Situated approximately 3.5 billion light-years from our planet, OJ 287 is a distant galaxy, also known as a “blazar.” It has an active nucleus and a stream of high-energy particles emerging from its center. At its core is a supermassive black hole that is around 18 billion times as extensive as our host star. It’s the biggest ever spotted whereas the black hole at the center of our galaxy is almost 40 Solar masses.
NASA’s Spitzer Space Telescope ceased its actions a long time ago. Its collected data, however, continues to support researchers’ work. During its 16 years mission, the telescope detected some intriguing cosmic features, including the center of OJ 287. There, it spotted a supermassive black hole that frequently moves through its accretion disk. And each time it did such a thing, it resulted in a flash that is brighter than all the stars in our galaxy combined.
The Nature of a Supermassive Black Hole and Its Companion Examined
For many years, scientists tried to understand the binary nature of OJ 287 and its companion. They’ve been aware that the smaller black hole collapses through the giant disk of dust and gas encircling its more prominent companion.
Those collapses develop expanding bubbles of hot has that pass away from the disk and are very bright (Eddington flares). The smaller black hole also has an irregular orbit. So, it shifts position with every 12-year orbit and is bent relative to the accretion disk.

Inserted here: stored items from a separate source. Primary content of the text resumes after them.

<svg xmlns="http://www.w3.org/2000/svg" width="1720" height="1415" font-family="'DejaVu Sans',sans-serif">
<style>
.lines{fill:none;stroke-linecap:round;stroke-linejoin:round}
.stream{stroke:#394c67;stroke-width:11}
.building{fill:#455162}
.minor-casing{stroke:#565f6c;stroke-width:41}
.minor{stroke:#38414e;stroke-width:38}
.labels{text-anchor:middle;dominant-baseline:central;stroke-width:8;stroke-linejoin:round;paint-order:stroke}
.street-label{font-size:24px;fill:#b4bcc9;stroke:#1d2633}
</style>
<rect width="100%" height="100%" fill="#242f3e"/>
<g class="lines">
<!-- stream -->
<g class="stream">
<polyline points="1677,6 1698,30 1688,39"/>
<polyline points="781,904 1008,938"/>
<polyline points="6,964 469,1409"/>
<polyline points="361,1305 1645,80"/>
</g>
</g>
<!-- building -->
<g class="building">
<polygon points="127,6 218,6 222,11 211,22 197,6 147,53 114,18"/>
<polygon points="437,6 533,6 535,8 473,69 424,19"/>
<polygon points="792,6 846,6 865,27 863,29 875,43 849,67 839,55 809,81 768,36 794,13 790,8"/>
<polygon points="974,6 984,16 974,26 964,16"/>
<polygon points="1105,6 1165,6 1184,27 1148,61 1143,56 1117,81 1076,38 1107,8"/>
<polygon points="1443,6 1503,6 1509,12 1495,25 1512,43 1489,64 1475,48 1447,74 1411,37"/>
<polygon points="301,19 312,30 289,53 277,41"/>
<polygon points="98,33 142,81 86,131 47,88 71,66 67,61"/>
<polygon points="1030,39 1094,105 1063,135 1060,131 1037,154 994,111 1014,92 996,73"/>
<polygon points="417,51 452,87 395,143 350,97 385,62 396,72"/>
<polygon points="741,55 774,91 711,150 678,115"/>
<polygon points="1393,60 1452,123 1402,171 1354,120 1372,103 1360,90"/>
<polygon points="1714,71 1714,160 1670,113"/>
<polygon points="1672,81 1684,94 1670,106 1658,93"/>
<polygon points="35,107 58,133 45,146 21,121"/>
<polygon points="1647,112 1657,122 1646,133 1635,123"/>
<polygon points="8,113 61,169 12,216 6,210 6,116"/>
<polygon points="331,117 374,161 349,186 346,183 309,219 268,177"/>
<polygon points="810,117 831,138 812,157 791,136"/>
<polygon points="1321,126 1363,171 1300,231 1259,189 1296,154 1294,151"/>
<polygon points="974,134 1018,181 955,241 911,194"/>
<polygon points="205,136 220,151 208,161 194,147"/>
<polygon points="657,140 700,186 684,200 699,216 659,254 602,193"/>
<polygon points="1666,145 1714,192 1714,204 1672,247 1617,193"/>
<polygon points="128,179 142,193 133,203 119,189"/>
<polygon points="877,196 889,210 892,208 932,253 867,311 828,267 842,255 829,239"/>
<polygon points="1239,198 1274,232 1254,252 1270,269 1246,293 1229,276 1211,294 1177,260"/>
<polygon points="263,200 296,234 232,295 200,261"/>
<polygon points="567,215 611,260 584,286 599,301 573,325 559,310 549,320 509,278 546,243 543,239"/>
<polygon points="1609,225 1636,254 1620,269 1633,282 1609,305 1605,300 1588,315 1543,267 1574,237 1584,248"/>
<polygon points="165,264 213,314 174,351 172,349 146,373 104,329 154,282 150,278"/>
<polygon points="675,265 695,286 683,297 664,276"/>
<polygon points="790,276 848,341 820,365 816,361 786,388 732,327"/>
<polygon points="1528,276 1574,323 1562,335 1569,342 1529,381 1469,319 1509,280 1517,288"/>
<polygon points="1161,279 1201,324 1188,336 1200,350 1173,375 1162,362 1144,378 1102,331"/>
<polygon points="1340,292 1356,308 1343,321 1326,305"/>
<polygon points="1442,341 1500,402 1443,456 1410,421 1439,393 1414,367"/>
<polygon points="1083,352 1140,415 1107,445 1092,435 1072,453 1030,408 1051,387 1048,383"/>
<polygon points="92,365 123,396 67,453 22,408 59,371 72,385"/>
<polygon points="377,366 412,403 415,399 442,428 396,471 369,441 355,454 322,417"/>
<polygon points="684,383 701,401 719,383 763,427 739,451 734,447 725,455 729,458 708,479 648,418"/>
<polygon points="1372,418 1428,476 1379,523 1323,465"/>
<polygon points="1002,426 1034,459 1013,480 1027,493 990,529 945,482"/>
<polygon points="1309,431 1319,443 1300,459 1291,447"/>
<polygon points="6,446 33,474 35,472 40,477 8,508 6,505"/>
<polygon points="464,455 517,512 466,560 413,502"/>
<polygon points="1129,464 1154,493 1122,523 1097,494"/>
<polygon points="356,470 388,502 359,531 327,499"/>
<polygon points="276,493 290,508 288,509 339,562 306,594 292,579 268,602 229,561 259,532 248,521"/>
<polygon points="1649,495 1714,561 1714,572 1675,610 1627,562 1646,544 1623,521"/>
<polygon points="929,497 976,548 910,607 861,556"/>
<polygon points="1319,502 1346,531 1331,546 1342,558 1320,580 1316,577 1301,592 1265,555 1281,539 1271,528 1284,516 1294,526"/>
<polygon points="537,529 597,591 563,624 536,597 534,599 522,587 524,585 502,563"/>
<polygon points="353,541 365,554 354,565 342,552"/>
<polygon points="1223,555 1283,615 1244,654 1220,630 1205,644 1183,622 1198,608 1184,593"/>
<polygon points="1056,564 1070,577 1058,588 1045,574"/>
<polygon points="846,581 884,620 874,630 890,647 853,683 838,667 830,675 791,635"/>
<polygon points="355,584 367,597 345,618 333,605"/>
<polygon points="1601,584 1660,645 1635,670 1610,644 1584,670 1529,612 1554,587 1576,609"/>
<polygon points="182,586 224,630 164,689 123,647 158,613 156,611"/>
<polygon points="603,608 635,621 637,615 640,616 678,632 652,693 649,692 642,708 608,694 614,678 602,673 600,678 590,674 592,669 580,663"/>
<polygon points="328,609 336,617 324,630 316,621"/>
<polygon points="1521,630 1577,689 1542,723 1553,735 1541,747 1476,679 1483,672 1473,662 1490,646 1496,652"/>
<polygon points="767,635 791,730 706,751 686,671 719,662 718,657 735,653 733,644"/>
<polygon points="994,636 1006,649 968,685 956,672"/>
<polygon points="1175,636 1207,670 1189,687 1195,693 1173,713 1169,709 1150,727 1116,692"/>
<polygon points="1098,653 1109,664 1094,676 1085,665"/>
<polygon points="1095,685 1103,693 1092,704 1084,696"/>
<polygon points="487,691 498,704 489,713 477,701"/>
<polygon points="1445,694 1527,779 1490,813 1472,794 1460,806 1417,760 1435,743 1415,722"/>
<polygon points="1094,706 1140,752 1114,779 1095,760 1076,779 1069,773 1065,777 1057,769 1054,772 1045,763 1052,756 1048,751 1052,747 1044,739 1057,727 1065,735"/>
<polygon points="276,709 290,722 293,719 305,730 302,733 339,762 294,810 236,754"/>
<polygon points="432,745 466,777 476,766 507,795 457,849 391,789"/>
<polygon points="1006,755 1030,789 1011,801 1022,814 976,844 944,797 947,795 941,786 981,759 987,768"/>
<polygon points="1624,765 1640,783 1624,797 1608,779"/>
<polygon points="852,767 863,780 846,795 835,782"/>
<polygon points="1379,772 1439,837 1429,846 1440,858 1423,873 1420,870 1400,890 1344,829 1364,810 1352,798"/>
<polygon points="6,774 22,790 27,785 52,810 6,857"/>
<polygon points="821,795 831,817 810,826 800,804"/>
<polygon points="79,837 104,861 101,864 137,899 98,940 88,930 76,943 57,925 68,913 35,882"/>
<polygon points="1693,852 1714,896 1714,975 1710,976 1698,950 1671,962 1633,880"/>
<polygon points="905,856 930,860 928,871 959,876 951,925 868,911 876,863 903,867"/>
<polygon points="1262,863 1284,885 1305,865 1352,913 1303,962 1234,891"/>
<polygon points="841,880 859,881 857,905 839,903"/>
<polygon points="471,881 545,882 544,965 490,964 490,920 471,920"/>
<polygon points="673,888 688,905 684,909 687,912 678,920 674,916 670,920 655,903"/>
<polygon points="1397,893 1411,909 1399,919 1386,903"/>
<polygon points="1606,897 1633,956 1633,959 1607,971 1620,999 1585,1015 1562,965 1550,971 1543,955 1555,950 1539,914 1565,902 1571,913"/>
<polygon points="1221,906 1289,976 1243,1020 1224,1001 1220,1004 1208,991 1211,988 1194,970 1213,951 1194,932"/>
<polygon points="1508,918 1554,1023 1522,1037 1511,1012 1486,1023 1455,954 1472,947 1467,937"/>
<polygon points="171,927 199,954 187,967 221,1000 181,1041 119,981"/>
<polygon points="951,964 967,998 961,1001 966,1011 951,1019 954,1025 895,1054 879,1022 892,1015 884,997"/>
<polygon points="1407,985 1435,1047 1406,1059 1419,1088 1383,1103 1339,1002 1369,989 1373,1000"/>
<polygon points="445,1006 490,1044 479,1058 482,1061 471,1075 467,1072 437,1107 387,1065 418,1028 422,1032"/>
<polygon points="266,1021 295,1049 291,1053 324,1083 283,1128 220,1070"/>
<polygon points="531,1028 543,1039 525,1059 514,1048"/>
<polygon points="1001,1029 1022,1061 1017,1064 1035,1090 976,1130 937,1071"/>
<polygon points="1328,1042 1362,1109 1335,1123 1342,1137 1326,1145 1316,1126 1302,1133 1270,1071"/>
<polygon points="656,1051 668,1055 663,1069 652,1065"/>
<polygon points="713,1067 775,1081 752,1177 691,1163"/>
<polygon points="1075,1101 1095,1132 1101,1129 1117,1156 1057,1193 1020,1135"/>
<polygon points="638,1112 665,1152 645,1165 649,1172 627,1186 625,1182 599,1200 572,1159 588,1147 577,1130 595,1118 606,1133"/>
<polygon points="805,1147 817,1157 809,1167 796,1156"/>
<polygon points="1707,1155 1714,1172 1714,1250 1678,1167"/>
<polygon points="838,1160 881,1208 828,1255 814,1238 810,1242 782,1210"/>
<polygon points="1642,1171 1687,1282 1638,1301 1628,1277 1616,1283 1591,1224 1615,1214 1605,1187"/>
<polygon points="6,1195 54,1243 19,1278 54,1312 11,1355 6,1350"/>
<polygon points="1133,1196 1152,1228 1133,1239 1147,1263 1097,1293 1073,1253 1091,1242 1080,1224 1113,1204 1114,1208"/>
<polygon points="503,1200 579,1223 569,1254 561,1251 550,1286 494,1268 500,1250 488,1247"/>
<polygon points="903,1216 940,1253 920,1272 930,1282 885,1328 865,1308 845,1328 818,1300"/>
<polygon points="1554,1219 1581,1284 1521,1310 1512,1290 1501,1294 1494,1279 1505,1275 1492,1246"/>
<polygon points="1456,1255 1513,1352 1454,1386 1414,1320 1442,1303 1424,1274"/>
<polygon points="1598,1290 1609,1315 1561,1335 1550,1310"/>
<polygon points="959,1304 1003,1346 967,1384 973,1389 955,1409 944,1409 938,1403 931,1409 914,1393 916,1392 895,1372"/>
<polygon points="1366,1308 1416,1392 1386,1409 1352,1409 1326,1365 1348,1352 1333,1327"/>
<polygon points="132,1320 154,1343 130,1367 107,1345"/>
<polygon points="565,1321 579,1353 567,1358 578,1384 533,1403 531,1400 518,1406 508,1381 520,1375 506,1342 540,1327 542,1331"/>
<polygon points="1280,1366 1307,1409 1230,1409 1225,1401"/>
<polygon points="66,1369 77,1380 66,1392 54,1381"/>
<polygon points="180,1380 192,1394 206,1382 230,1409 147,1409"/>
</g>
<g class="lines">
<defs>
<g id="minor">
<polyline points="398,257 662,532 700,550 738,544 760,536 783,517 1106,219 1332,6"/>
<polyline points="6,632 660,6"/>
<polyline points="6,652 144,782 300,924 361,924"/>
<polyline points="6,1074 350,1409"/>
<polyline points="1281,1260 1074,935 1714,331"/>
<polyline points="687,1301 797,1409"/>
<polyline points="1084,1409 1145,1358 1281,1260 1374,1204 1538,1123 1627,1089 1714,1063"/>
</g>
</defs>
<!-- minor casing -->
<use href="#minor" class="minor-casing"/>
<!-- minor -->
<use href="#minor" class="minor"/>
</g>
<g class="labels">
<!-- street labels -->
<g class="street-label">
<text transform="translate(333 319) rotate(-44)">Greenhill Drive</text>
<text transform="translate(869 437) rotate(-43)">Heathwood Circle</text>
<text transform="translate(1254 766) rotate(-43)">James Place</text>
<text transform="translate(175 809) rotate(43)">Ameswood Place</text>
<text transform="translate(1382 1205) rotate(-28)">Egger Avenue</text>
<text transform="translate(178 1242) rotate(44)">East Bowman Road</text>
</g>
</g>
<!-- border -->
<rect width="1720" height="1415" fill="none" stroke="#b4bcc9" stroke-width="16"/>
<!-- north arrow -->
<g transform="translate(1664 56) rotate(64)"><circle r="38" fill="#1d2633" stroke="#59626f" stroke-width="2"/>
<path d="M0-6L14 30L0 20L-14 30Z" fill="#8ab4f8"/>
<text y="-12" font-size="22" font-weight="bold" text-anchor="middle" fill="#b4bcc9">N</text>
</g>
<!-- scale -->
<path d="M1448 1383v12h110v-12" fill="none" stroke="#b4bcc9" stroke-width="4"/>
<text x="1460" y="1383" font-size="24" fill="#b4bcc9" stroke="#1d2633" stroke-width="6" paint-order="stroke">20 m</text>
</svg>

Moreover, when the supermassive black hole collapses within the disk, that’s when it creates flares at irregular periods during its cycle. As long as scientists have been aware of such things, they tried to develop a model that could precisely forecast the happening of those flares. Only in 2018, a team of scientists succeeded in developing the most accurate model that could predict a flash in less than four hours.